- _WHAT YOU WILL DO_
Go through the entries below and pick out every line with "requests".

- _Entries taken from a collection_
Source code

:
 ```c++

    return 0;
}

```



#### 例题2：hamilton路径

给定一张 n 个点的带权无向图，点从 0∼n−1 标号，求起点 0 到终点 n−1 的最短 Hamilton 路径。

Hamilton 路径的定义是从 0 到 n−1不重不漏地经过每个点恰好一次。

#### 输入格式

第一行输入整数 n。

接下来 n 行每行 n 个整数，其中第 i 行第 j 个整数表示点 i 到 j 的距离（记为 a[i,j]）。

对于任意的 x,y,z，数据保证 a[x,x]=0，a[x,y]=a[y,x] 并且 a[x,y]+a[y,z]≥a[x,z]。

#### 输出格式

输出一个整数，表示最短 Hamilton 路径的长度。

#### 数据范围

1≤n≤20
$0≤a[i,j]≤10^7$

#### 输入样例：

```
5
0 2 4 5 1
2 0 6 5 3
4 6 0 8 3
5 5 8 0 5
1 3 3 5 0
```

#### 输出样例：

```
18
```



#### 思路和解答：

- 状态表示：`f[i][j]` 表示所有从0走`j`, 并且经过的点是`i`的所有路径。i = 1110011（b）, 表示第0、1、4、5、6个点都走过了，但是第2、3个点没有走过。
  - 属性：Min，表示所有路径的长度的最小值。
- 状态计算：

...

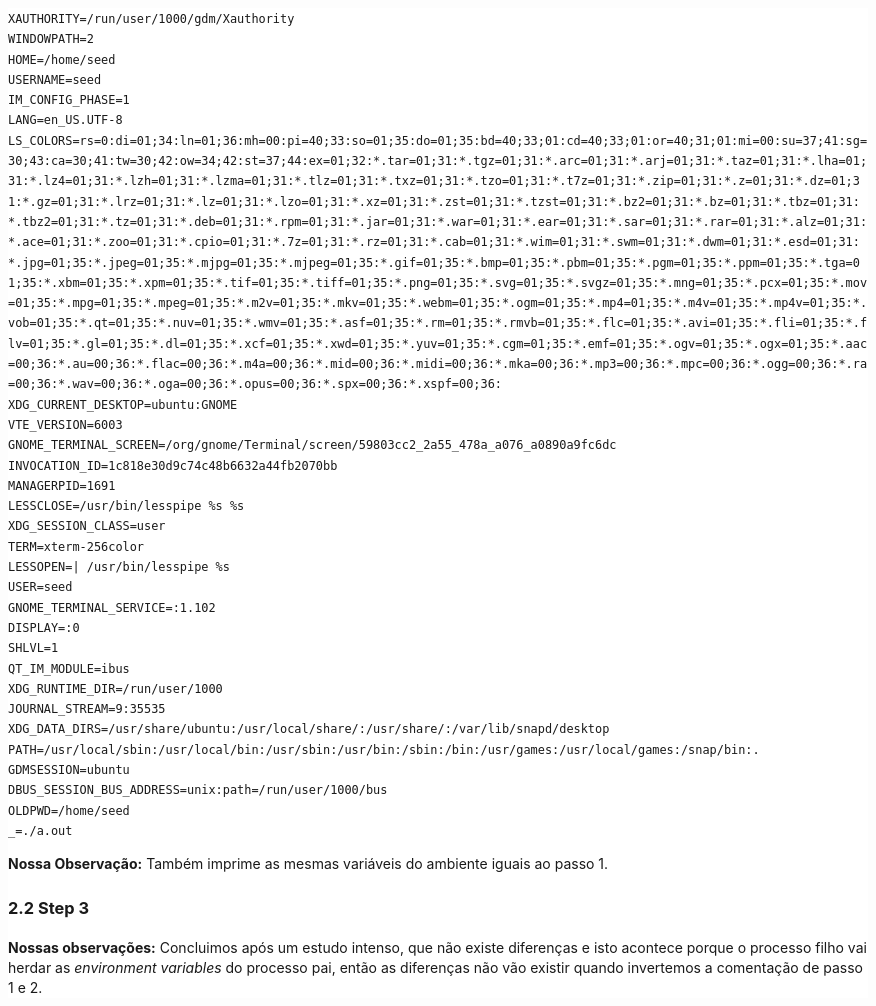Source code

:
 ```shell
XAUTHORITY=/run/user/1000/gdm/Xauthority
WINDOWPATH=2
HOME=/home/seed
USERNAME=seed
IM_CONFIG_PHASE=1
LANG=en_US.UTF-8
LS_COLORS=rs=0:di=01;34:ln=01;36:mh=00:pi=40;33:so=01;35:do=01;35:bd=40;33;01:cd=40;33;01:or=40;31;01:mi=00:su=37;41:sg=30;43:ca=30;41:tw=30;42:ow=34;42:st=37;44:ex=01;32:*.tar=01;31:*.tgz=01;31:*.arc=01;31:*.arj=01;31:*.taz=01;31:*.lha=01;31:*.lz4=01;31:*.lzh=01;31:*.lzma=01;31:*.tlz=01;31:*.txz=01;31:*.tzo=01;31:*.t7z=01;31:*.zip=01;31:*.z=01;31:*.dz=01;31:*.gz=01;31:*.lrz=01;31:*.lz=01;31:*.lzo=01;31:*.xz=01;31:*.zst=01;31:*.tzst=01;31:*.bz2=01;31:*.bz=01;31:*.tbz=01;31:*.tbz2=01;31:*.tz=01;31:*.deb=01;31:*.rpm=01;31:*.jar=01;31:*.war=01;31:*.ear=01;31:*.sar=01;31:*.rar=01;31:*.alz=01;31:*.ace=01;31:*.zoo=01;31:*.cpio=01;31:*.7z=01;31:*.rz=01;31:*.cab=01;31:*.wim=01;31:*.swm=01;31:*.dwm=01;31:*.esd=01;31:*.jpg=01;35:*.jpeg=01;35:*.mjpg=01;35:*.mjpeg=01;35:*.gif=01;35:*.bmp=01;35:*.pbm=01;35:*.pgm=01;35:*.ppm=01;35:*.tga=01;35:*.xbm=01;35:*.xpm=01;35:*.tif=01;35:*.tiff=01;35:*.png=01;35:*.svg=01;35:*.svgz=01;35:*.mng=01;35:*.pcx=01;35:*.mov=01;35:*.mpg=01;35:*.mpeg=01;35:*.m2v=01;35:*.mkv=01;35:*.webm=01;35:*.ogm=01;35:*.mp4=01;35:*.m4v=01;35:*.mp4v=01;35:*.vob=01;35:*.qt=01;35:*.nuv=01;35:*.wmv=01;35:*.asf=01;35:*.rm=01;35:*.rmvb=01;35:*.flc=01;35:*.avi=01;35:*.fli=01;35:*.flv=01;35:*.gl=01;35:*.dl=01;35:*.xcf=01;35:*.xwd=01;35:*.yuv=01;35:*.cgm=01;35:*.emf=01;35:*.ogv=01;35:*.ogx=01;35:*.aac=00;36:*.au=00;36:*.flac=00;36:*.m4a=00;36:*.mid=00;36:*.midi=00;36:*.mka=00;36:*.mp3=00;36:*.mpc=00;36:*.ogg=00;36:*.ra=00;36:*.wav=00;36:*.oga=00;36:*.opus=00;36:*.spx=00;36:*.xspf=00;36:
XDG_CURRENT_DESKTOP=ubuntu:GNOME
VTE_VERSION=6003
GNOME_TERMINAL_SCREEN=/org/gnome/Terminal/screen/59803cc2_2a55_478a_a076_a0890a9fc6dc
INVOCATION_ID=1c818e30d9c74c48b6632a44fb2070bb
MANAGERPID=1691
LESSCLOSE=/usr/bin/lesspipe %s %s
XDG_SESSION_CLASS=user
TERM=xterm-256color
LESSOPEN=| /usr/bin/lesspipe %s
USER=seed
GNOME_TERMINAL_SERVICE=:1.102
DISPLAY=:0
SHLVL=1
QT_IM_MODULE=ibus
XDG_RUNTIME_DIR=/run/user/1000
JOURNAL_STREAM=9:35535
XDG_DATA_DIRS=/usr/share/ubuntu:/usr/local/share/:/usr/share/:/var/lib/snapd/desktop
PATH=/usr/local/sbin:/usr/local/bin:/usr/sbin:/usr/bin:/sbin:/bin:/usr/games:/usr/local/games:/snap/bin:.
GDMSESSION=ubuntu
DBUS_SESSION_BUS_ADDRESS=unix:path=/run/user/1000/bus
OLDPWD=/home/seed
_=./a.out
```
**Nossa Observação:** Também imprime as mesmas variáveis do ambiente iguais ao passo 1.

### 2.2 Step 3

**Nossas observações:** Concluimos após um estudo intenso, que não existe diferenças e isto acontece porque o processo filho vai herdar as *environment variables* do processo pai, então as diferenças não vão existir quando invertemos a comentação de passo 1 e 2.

--

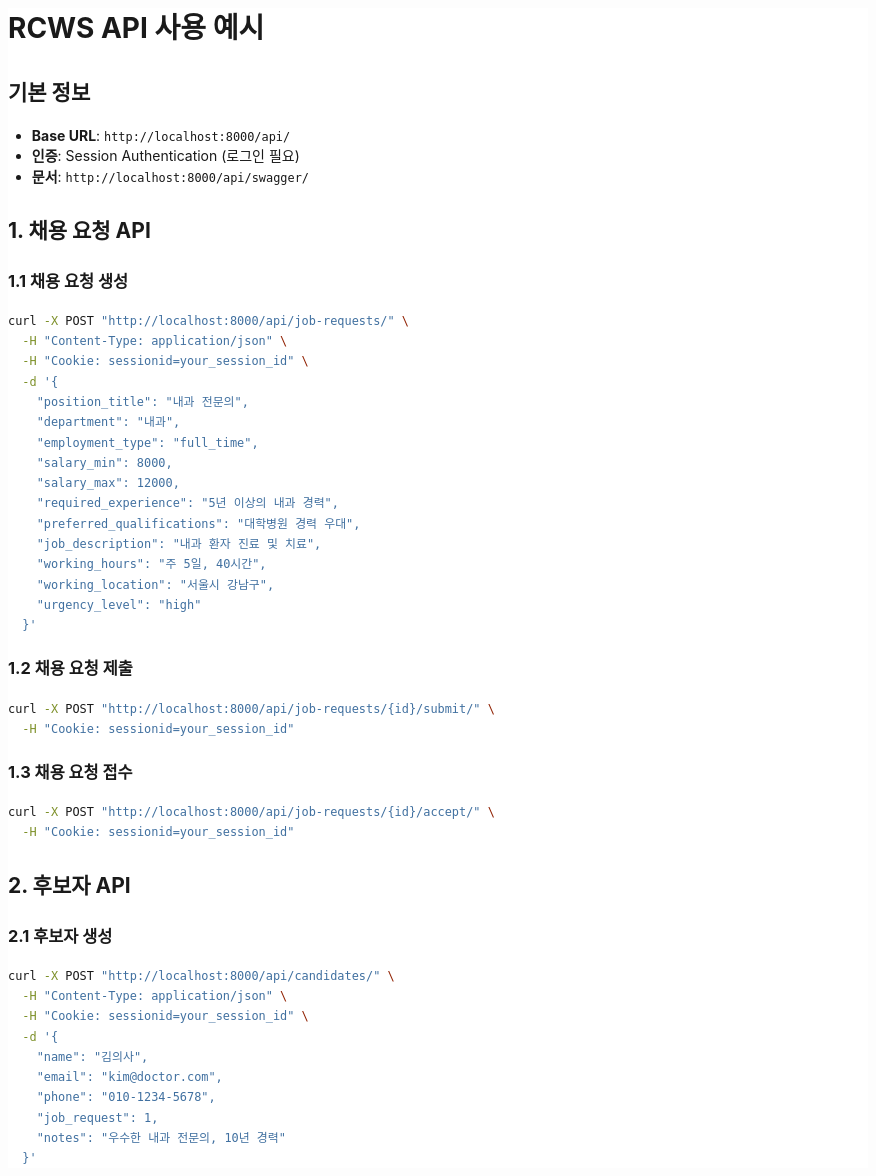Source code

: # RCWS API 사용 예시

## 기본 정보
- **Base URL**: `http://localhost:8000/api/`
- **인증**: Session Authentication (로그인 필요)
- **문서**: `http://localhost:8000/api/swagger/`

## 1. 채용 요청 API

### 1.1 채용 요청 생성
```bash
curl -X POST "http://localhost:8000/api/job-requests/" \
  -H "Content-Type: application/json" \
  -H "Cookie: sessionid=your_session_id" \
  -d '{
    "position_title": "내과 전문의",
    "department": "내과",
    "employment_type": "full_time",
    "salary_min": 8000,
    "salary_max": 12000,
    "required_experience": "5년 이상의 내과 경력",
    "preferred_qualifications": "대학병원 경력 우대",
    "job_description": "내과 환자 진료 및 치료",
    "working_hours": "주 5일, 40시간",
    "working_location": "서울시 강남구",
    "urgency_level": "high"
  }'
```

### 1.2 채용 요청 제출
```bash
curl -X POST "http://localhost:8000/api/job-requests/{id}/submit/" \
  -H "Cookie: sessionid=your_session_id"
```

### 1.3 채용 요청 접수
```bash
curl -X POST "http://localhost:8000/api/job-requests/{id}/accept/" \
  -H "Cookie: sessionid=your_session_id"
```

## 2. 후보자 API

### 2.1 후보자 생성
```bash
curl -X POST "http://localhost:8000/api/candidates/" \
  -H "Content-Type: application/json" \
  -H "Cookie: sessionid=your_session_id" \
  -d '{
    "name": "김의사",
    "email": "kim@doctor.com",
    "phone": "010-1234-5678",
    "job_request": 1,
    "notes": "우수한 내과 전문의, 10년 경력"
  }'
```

- _SOLVED PROBLEM_
curl -X POST "http://localhost:8000/api/job-requests/" \
curl -X POST "http://localhost:8000/api/job-requests/{id}/submit/" \
curl -X POST "http://localhost:8000/api/job-requests/{id}/accept/" \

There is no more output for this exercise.